United States of America, Appellee, v. James Burks, Appellant, 934 F.2d 148 (8th Cir. 1991)Annotate this Case
Law Offices of Susan G. James and Jeffery C. Duffy, A.S. Agricola, Jr., Montgomery, Ala., for appellant.
William M. Cromwell, Fort Smith, Ark., for appellee.
Before McMILLIAN and BOWMAN, Circuit Judges, and CAHILL,* District Judge.
CAHILL, District Judge.
James Burks appeals his conviction from the District Court1 for one count of attempting to deliver amphetamines, a violation of 21 U.S.C. § 841. Burks raises three issues on appeal. First, he contends that the trial court erred in overruling defendant's motion for an acquittal when the evidence failed to show that appellant possessed amphetamine. Second, Burks contends the trial court erred in admitting evidence of prior conduct of defendant. Third, Burks contends that the trial court erred in its calculation of the offense category by finding: (a) that the defendant intended to manufacture seven pounds of amphetamine, and (b) that the defendant possessed a firearm during the commission of the offense. We affirm in part and reverse in part.
During the year 1988, James Burks was identified and subsequently became the subject of an investigation by the Arkansas State Police as an individual involved in the manufacture and distribution of amphetamines. In November of 1988, Arkansas State Police Criminal Investigator Steve Clemmons, while working undercover, held a conversation with James Burks. During this conversation Burks offered to sell Clemmons an amphetamine lab for $50,000. Burks stated that this lab was capable of producing seven or eight pounds of amphetamine. Subsequently, no transaction concerning this lab ever occurred nor did the undercover officer ever see the actual lab in question. In December of 1988, Drug Enforcement Administration officials received information that Burks and another individual had transported a 110 pound barrel of phenylacetic acid2 from New Jersey back to Ashdown, Arkansas, where Burks currently resided.
On January 10, 1989, a confidential informant approached Burks wanting to purchase six ounces of amphetamine in exchange for $6,000. The state police recorded the conversation. The following day the informant was given $6,000 in marked government funds and was also again equipped with a recording device. At their meeting Burks related to the informant that the procedure for the transaction would be for Burks to take the money to the supplier of the amphetamine. Later that day this supplier would notify Burks of the location of the amphetamines for pick-up. Of the $6,000 buy money, $900 was given to the informant as his "cut" for arranging the transaction.
After this meeting, Burks and his wife left their house in Burks' truck and headed for the interstate in the direction of the Oklahoma state line. Police then stopped Burks on this highway and placed him under arrest for the attempted delivery of a controlled substance. Burks was searched upon arrest and $5,100 in government buy money was recovered from Burks' rear pants pocket. While in custody, and pursuant to a search warrant on Burks' home, police did seize a 9 mm. semi-automatic pistol with three loaded 30 round magazines.

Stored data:
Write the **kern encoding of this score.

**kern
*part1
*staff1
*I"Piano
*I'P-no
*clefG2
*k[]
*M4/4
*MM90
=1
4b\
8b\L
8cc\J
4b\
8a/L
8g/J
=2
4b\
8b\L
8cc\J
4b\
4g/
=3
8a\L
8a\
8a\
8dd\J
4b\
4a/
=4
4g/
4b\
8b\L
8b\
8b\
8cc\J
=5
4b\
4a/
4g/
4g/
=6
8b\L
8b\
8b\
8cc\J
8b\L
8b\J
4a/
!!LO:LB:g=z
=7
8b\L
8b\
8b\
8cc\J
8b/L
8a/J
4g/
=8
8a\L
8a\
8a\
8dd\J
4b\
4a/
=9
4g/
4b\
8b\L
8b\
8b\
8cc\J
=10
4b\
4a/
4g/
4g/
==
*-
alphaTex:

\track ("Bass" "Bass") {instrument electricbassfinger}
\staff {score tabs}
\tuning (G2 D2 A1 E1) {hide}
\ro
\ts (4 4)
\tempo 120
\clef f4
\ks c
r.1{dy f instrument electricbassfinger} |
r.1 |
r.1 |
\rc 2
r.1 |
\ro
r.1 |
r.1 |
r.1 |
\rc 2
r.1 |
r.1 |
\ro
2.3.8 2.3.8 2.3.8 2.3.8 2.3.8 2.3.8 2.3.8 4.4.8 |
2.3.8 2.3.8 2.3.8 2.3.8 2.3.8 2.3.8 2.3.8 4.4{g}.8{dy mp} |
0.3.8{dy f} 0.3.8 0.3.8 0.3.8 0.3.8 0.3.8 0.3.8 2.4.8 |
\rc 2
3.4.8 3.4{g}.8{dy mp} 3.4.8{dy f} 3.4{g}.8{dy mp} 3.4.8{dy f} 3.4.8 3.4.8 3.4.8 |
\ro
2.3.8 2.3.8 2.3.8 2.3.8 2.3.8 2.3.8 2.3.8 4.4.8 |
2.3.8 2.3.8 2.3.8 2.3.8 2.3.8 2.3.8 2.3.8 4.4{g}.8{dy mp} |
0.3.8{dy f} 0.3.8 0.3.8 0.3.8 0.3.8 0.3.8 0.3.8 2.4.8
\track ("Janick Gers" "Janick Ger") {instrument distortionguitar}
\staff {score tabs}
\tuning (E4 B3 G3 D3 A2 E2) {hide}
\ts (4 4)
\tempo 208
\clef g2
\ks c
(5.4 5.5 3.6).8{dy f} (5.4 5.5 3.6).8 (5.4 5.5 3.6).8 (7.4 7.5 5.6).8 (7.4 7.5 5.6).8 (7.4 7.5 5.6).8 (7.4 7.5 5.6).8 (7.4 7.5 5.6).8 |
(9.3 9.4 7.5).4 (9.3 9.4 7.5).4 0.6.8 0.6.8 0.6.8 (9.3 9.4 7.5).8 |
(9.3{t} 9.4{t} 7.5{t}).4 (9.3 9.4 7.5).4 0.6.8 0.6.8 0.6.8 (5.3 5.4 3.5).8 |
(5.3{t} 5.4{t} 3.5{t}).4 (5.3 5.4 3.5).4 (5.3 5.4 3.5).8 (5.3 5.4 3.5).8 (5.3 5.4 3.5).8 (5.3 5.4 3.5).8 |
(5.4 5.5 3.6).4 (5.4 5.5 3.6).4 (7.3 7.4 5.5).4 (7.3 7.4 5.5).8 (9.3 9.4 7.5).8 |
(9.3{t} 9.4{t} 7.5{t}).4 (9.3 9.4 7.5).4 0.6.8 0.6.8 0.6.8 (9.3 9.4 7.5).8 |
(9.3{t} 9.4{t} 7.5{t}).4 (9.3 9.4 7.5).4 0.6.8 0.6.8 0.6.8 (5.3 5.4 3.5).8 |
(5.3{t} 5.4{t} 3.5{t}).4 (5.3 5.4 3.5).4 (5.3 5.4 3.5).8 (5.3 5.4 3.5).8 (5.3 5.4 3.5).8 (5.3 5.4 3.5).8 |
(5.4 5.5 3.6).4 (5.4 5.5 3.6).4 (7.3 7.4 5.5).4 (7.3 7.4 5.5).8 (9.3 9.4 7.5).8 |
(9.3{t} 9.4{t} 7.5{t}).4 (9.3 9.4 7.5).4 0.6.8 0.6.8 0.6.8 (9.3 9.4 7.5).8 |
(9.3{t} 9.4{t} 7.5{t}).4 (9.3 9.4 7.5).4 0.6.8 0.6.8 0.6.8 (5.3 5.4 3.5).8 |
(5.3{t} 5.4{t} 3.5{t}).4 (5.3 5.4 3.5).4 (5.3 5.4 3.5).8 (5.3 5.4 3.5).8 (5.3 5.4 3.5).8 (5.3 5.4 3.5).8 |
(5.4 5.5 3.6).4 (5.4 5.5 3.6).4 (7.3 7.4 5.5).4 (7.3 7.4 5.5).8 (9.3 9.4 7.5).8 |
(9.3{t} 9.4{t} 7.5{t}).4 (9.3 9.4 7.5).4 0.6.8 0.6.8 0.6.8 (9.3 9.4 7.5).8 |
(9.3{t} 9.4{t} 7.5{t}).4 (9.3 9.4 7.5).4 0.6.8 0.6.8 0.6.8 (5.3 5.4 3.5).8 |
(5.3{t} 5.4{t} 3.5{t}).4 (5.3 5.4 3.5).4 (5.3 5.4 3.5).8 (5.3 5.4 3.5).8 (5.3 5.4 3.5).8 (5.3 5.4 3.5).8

Problems to solve:
A. In the opinion on the Burks appeal, what amount of government buy money was recovered from Burks' rear pants pocket upon his arrest?
B. Reproduce verbatim the stretch of the opinion on the Burks appeal from "United States of" through "CAHILL,* District Judge.".
C. Write the passage that follows the final sentence shown of the opinion on the Burks appeal.

Answers to the exercises:
A. $5,100

B.
United States of America, Appellee, v. James Burks, Appellant, 934 F.2d 148 (8th Cir. 1991)Annotate this Case
Law Offices of Susan G. James and Jeffery C. Duffy, A.S. Agricola, Jr., Montgomery, Ala., for appellant.
William M. Cromwell, Fort Smith, Ark., for appellee.
Before McMILLIAN and BOWMAN, Circuit Judges, and CAHILL,* District Judge.

C.
At trial Burks contended that he never intended to deliver any controlled substances to the informant. Burks argued that he was simply attempting to recover a portion of loans he had previously made to the informant. After a trial of the case, the jury found the defendant guilty as charged in the one-count indictment.
At sentencing, the court found that the amount of controlled substance involved was seven pounds rather than six ounces, and also found that Burks possessed the 9 mm. pistol at the time of the offense. The defendant was sentenced to 104 months, a $15,000 fine, and five years of supervised release.
II. Admission of Other Evidence of Other Offenses.
Appellant's first contention on appeal is that the district court should not have admitted evidence of prior conduct of the appellant that tended to show (1) that the defendant assisted another person in bringing 100 pounds of phenylacetic acid from New Jersey to Arkansas; and (2) that the defendant offered to sell an amphetamine laboratory to an undercover agent approximately two months prior to the alleged offense. The trial court is given great latitude in ruling on the admissibility of prior bad acts and will not be overturned as long as (1) the evidence is relevant to an issue in question; (2) a jury could reasonably find, by a preponderance of the evidence, that the defendant committed the prior acts; and (3) its probative value is not outweighed by potential unfair prejudice. See Huddleston v. United States, 485 U.S. 681, 689-90, 108 S. Ct. 1496, 1501-02, 99 L. Ed. 2d 771 (1988); United States v. Schleicher, 862 F.2d 1320, 1322-23 (8th Cir. 1988), cert. denied, 489 U.S. 1058, 109 S. Ct. 1326, 103 L. Ed. 2d 594 (1989).
The evidence linking Burks to the phenylacetic acid purchase was adduced on cross-examination after Burks denied any involvement with narcotics. Additionally, rebuttal testimony by the Government's chemist revealed that phenylacetic acid is a precursor to amphetamines and is on the Drug Enforcement Administration watch list. Burks' denial of any involvement with amphetamines or narcotics reinforces the admissibility of the evidence in order to establish intent and knowledge to commit the crime charged. See United States v. Lewis, 759 F.2d 1316, 1349 (8th Cir.), cert. denied, 474 U.S. 994, 106 S. Ct. 406, 88 L. Ed. 2d 357 (1985).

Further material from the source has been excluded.